Please give back all of the following lines unchanged, leaving the pictures out of your answer.

Material to process:
···

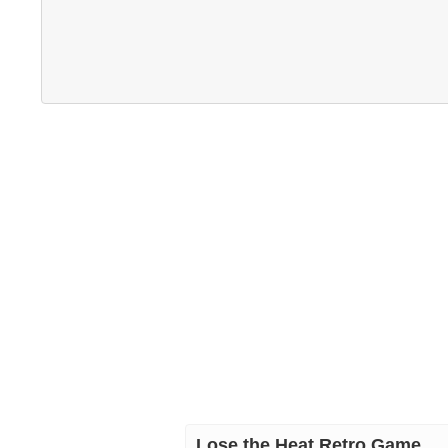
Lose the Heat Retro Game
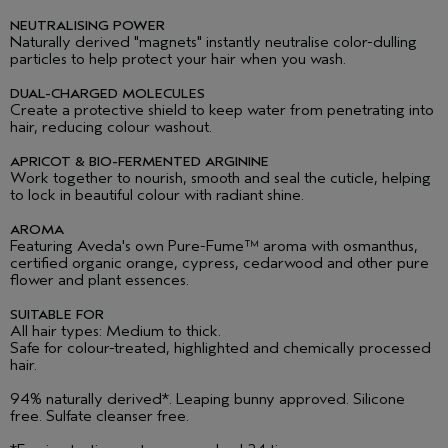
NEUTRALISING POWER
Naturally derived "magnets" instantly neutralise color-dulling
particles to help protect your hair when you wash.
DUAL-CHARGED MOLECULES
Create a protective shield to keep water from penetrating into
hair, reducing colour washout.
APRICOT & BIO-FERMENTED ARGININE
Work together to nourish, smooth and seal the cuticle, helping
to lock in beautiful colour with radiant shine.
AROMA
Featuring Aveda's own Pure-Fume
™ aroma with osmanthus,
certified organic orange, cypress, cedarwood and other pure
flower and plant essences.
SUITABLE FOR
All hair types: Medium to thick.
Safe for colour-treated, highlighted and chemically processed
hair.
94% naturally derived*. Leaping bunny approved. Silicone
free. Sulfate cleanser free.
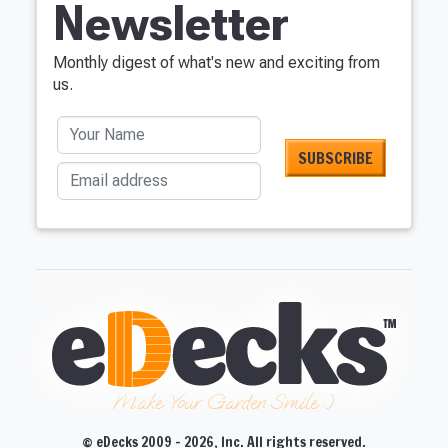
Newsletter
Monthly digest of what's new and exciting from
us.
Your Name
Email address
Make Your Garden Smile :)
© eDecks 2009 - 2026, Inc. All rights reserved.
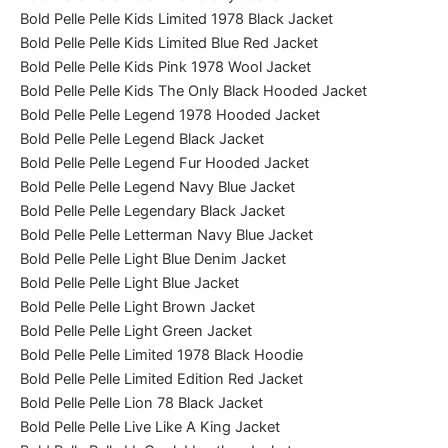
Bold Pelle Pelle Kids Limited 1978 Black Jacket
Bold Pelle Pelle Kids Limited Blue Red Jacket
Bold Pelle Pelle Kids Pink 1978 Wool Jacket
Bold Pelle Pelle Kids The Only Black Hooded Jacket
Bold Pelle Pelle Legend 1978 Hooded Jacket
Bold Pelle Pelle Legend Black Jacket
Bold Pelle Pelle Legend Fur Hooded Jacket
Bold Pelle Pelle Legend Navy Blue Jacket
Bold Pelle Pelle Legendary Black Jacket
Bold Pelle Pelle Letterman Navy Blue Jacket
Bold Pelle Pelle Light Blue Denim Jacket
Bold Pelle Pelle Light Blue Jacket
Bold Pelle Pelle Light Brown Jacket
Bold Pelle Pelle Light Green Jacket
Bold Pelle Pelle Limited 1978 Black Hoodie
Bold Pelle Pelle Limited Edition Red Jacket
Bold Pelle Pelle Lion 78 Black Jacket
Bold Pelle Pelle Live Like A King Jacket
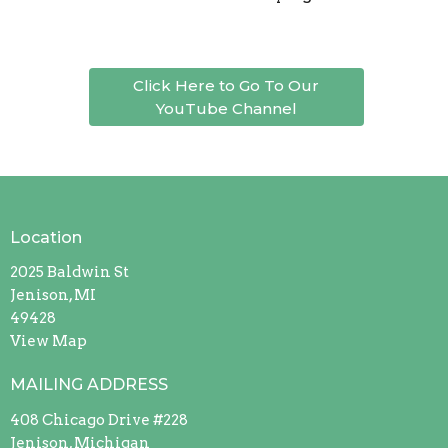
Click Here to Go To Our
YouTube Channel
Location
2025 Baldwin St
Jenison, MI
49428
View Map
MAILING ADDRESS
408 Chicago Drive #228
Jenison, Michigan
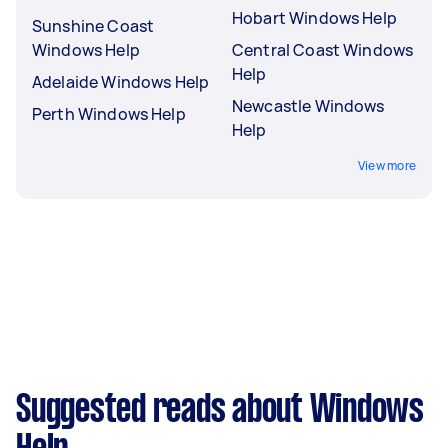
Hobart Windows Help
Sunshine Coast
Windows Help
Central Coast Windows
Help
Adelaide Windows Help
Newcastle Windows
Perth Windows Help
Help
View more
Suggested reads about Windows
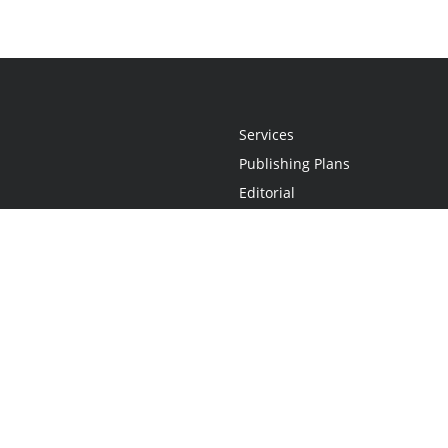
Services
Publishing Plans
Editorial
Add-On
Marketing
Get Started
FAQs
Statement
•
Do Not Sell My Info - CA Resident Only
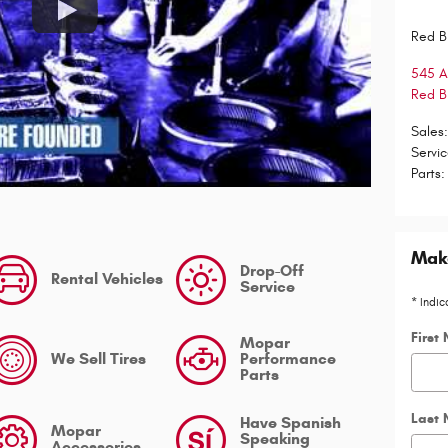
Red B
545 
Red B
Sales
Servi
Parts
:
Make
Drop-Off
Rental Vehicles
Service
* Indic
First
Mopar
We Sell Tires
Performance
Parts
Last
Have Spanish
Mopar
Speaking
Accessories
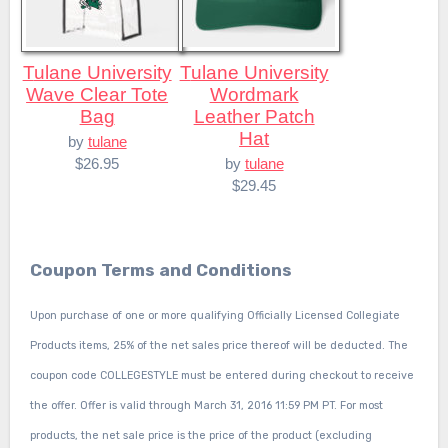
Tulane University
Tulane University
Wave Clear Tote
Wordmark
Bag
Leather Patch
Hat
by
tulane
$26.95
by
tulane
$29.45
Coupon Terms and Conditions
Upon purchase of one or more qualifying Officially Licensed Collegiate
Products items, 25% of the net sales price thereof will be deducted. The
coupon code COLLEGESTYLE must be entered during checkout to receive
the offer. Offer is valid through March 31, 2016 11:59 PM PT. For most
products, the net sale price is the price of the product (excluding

···

Written response:
Lose the Heat Retro Game
NEUTRALISING POWER
Naturally derived "magnets" instantly neutralise color-dulling
particles to help protect your hair when you wash.
DUAL-CHARGED MOLECULES
Create a protective shield to keep water from penetrating into
hair, reducing colour washout.
APRICOT & BIO-FERMENTED ARGININE
Work together to nourish, smooth and seal the cuticle, helping
to lock in beautiful colour with radiant shine.
AROMA
Featuring Aveda's own Pure-Fume
™ aroma with osmanthus,
certified organic orange, cypress, cedarwood and other pure
flower and plant essences.
SUITABLE FOR
All hair types: Medium to thick.
Safe for colour-treated, highlighted and chemically processed
hair.
94% naturally derived*. Leaping bunny approved. Silicone
free. Sulfate cleanser free.
Newsletter
Monthly digest of what's new and exciting from
us.
Your Name
Email address
Make Your Garden Smile :)
© eDecks 2009 - 2026, Inc. All rights reserved.
Bold Pelle Pelle Kids Limited 1978 Black Jacket
Bold Pelle Pelle Kids Limited Blue Red Jacket
Bold Pelle Pelle Kids Pink 1978 Wool Jacket
Bold Pelle Pelle Kids The Only Black Hooded Jacket
Bold Pelle Pelle Legend 1978 Hooded Jacket
Bold Pelle Pelle Legend Black Jacket
Bold Pelle Pelle Legend Fur Hooded Jacket
Bold Pelle Pelle Legend Navy Blue Jacket
Bold Pelle Pelle Legendary Black Jacket
Bold Pelle Pelle Letterman Navy Blue Jacket
Bold Pelle Pelle Light Blue Denim Jacket
Bold Pelle Pelle Light Blue Jacket
Bold Pelle Pelle Light Brown Jacket
Bold Pelle Pelle Light Green Jacket
Bold Pelle Pelle Limited 1978 Black Hoodie
Bold Pelle Pelle Limited Edition Red Jacket
Bold Pelle Pelle Lion 78 Black Jacket
Bold Pelle Pelle Live Like A King Jacket
Click Here to Go To Our
YouTube Channel
Location
2025 Baldwin St
Jenison, MI
49428
View Map
MAILING ADDRESS
408 Chicago Drive #228
Jenison, Michigan
Hobart Windows Help
Sunshine Coast
Windows Help
Central Coast Windows
Help
Adelaide Windows Help
Newcastle Windows
Perth Windows Help
Help
View more
Suggested reads about Windows
Services
Publishing Plans
Editorial
Add-On
Marketing
Get Started
FAQs
Statement
•
Do Not Sell My Info - CA Resident Only
Red B
545 
Red B
Sales
Servi
Parts
:
Make
Drop-Off
Rental Vehicles
Service
* Indic
First
Mopar
We Sell Tires
Performance
Parts
Last
Have Spanish
Mopar
Speaking
Accessories
Tulane University
Tulane University
Wave Clear Tote
Wordmark
Bag
Leather Patch
Hat
by
tulane
$26.95
by
tulane
$29.45
Coupon Terms and Conditions
Upon purchase of one or more qualifying Officially Licensed Collegiate
Products items, 25% of the net sales price thereof will be deducted. The
coupon code COLLEGESTYLE must be entered during checkout to receive
the offer. Offer is valid through March 31, 2016 11:59 PM PT. For most
products, the net sale price is the price of the product (excluding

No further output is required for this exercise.